11. In accordance with article 2 (3) (a) of the Covenant, the State party is under an obligation to provide the author with an effective remedy. This requires it to make full reparation to individuals whose Covenant rights have been violated. Accordingly, the State party is obligated, inter alia, to: (a) conduct a thorough and effective investigation into the author’s allegations of torture and, if confirmed, prosecute, try and punish those responsible for the torture of the author; (b) review the court’s verdict in the author’s case with the exclusion of the confessions the nature of which was not duly verified by the court; and (c) provide compensation to the author for the violations suffered. The State party is also under an obligation to take all necessary steps to prevent the occurrence of similar violations in the future.

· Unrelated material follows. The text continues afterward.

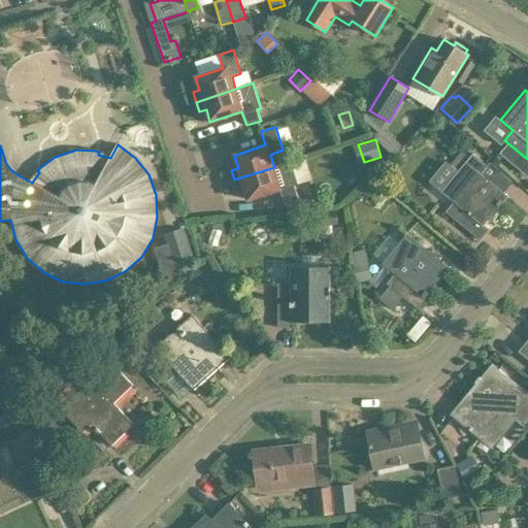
[(472,154),(466,162),(440,192),(453,201),(444,211),(480,240),(488,229),(481,224),(495,203),(500,207),(503,203),(501,202),(505,196),(507,197),(508,196),(481,174),(488,165),(472,154)]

12. Bearing in mind that, by becoming a party to the Optional Protocol, the State party has recognized the competence of the Committee to determine whether there has been a violation of the Covenant or not and that, pursuant to article 2 of the Covenant, the State party has undertaken to ensure to all individuals within its territory and subject to its jurisdiction the rights recognized in the Covenant and to provide an effective and enforceable remedy when it has been determined that a violation has occurred, the Committee wishes to receive from the State party, within 180 days, information about the measures taken to give effect to the Committee’s Views. The State party is also requested to publish the present Views and to have them widely disseminated in the State party.